Prove that
$$
det
\left[
\begin{matrix}
δ_{ak} & δ_{al} & δ_{am} \\
δ_{bk} & δ_{bl} & δ_{bm} \\
δ_{ck} & δ_{cl} & δ_{cm} \\
\end{matrix}
\right]
=ε_{abc}ε_{klm}
$$
with $a,b,c,k,l,m \in \{1,2,3\}$ where $δ_{ij}$ is Kronecker delta and $ε_{ijk}$ is Levi-Civita symbol in dimension 3
I found this problem in a very old mathematical-competition.I would apreciate if we can find a solution for this.
Best Answer
Write the Kronecker Delta as
$$\delta_{ij}=\hat x_i \cdot \hat x_j \tag 1$$
in terms of then inner product of Cartesian unit vectors. Write the Levi-Civita symbol as
$$\epsilon_{ijk}=\hat x_i\cdot(\hat x_j \times \hat x_k) \tag 2$$
in terms of the scalar triple product of Cartesian unit vectors.
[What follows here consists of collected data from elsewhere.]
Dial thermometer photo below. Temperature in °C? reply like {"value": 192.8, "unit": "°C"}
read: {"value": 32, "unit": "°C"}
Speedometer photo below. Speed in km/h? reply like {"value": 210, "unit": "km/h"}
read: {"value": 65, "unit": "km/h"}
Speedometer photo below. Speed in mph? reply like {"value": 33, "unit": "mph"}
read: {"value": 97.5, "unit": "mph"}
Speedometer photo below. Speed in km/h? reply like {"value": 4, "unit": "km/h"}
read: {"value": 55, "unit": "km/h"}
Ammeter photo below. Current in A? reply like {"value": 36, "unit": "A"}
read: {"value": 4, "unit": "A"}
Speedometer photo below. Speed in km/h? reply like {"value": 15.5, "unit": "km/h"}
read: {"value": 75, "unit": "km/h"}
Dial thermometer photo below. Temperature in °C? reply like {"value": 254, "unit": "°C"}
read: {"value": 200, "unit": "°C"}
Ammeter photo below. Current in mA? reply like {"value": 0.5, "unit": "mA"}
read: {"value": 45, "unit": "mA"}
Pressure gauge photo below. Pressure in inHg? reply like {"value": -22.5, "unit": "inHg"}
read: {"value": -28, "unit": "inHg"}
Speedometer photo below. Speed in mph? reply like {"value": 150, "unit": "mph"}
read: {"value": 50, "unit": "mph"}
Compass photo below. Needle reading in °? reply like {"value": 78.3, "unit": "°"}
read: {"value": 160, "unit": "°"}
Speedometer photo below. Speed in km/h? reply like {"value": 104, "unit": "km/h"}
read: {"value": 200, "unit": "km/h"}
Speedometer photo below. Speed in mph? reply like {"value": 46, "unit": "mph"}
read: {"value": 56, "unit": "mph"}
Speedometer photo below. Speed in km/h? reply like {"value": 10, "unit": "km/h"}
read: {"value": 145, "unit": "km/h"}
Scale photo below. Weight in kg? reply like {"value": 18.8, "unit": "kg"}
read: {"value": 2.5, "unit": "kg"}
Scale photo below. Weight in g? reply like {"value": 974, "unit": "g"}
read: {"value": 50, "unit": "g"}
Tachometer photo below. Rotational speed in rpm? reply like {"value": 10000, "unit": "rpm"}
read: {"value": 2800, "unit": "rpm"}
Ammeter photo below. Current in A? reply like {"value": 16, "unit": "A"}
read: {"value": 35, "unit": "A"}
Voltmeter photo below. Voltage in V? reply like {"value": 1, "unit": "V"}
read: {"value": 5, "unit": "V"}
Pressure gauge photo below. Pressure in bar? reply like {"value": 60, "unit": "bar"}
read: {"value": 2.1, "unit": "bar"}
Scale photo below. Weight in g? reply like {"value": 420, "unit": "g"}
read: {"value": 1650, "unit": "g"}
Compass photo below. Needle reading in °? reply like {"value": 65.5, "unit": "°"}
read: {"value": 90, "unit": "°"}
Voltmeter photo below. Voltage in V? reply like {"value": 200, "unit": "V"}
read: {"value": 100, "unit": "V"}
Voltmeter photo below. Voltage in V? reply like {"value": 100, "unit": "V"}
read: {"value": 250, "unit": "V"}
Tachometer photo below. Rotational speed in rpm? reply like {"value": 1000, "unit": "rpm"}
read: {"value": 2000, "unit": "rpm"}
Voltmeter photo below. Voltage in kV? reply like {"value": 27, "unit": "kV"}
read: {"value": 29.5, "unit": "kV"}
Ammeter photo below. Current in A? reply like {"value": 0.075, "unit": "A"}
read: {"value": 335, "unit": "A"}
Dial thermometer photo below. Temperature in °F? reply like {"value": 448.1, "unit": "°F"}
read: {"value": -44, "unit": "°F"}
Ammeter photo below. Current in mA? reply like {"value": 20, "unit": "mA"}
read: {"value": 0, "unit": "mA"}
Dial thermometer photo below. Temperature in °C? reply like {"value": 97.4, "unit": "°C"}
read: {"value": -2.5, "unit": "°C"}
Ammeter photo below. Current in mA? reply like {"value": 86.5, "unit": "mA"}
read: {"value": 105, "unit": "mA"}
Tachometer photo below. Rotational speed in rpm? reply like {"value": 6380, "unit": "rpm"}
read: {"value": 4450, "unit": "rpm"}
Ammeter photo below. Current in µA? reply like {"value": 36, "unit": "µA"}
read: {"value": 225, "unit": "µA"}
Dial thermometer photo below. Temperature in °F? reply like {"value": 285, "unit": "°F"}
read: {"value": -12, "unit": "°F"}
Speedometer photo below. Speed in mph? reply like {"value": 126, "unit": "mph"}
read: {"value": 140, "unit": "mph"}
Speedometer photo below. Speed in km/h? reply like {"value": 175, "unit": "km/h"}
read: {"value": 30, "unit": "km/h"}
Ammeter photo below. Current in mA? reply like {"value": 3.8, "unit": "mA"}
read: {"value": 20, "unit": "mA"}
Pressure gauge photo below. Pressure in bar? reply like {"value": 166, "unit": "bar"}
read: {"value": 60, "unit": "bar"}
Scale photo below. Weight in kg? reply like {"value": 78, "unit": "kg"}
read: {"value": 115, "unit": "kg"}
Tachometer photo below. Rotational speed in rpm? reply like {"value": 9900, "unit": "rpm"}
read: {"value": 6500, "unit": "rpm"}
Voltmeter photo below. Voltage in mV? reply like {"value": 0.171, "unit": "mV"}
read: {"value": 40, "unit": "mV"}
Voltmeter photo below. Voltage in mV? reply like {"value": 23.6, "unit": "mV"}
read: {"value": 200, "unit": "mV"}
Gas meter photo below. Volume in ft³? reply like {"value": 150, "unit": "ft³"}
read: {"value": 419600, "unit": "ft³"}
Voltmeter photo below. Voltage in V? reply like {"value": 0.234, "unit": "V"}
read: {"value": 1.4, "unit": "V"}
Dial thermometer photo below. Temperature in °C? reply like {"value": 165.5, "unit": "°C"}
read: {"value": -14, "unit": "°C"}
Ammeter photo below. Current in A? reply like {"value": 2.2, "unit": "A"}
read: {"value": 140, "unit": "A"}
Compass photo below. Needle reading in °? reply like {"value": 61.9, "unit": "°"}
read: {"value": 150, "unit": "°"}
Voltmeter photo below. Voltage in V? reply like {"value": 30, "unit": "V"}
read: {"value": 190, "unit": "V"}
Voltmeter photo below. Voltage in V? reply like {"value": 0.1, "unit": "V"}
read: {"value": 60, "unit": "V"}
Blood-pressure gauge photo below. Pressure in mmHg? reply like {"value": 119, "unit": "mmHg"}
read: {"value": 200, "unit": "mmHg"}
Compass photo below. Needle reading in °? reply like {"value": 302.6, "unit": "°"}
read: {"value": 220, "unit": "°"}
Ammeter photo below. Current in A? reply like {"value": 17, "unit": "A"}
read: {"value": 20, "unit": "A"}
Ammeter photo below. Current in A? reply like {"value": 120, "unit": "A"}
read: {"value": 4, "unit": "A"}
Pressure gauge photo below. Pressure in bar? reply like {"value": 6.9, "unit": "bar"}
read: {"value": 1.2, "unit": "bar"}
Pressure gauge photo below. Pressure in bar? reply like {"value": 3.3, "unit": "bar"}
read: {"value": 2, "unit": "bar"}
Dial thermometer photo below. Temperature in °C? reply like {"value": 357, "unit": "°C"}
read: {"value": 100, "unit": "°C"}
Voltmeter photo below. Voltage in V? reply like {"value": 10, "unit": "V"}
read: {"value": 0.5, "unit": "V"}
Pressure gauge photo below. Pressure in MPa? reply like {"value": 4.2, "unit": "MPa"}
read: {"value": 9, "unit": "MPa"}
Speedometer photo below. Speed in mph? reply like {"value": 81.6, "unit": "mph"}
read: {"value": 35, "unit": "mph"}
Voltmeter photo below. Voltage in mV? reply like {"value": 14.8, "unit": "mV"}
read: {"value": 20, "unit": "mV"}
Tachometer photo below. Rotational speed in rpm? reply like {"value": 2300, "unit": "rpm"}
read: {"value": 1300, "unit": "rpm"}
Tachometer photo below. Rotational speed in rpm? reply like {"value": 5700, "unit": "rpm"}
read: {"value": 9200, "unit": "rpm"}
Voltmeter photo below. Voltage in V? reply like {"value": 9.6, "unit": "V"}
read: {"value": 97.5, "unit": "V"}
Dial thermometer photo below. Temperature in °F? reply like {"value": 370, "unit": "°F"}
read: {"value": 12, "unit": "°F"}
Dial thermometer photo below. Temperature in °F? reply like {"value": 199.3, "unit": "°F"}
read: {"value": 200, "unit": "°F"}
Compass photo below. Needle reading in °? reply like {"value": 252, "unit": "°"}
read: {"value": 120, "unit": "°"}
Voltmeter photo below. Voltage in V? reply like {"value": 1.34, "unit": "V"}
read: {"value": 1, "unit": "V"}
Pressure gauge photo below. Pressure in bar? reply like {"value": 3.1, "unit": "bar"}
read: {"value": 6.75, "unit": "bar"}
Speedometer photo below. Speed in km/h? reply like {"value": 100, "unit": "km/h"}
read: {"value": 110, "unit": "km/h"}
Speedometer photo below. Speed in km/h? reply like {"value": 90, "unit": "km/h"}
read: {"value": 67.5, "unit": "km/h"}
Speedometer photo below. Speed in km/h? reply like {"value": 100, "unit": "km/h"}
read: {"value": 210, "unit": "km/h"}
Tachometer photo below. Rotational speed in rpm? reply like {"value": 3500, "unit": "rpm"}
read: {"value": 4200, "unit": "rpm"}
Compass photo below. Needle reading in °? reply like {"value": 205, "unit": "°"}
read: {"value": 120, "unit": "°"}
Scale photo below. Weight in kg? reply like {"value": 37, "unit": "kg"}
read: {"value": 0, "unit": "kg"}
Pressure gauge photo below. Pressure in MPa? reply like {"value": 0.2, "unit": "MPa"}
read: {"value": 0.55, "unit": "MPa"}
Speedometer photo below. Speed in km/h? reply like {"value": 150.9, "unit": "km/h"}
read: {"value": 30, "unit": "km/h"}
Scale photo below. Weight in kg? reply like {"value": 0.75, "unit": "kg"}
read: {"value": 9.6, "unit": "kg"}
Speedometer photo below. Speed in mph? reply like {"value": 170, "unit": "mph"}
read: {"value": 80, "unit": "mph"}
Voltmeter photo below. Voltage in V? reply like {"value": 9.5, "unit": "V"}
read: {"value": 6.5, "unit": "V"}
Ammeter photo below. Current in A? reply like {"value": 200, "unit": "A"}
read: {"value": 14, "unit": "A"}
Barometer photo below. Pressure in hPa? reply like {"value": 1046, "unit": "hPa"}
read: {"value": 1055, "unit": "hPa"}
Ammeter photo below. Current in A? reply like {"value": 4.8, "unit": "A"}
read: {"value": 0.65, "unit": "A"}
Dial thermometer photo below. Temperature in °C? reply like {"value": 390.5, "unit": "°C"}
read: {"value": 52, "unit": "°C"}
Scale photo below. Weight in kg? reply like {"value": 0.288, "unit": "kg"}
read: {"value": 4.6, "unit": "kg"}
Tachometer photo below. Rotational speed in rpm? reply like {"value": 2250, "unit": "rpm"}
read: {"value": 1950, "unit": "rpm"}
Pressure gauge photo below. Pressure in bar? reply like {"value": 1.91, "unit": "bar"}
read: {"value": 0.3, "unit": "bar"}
Using $(2)$, we have
$$\begin{align} \epsilon_{abc}\epsilon_{k\ell m}&=\left(\hat x_a\cdot(\hat x_b \times \hat x_c)\right)\left(\hat x_k\cdot(\hat x_{\ell} \times \hat x_m)\right)\tag3\\\\ &=\delta_{ak}\left((\hat x_b \times \hat x_c)\cdot \hat x_k\hat x_k\cdot(\hat x_{\ell} \times \hat x_m)\right)\tag4\\\\ &+\delta_{a\ell}\left((\hat x_b \times \hat x_c)\cdot \hat x_{\ell}\hat x_{\ell}\cdot(\hat x_m\times \hat x_k)\right)\\\\ &+\delta_{am}\left((\hat x_b \times \hat x_c)\cdot \hat x_{m}\hat x_{m}\cdot(\hat x_k\times \hat x_{\ell})\right)\\\\ &=\delta_{ak}\left((\hat x_b \times \hat x_c)\cdot (\hat x_{\ell} \times \hat x_m)\right)\\\\ &+\delta_{a\ell}\left((\hat x_b \times \hat x_c)\cdot (\hat x_m\times \hat x_k)\right)\\\\ &+\delta_{am}\left((\hat x_b \times \hat x_c)\cdot (\hat x_k\times \hat x_{\ell})\right)\\\\ &=\delta_{ak}\left(\delta_{b\ell}\delta_{cm}-\delta_{bm}\delta_{c\ell}\right)\\\\ &+\delta_{a\ell}\left(\delta_{bm}\delta_{ck}-\delta_{bk}\delta_{cm}\right)\\\\ &+\delta_{am}\left(\delta_{bk}\delta_{c\ell}-\delta_{b\ell}\delta_{ck}\right)\\\\ &= det \left[ \begin{matrix} δ_{ak} & δ_{al} & δ_{am} \\ δ_{bk} & δ_{bl} & δ_{bm} \\ δ_{ck} & δ_{cl} & δ_{cm} \\ \end{matrix} \right] \end{align}$$
as was to be shown!
NOTE: In going from $(3)$ to $(4)$, we used the result in This Answer.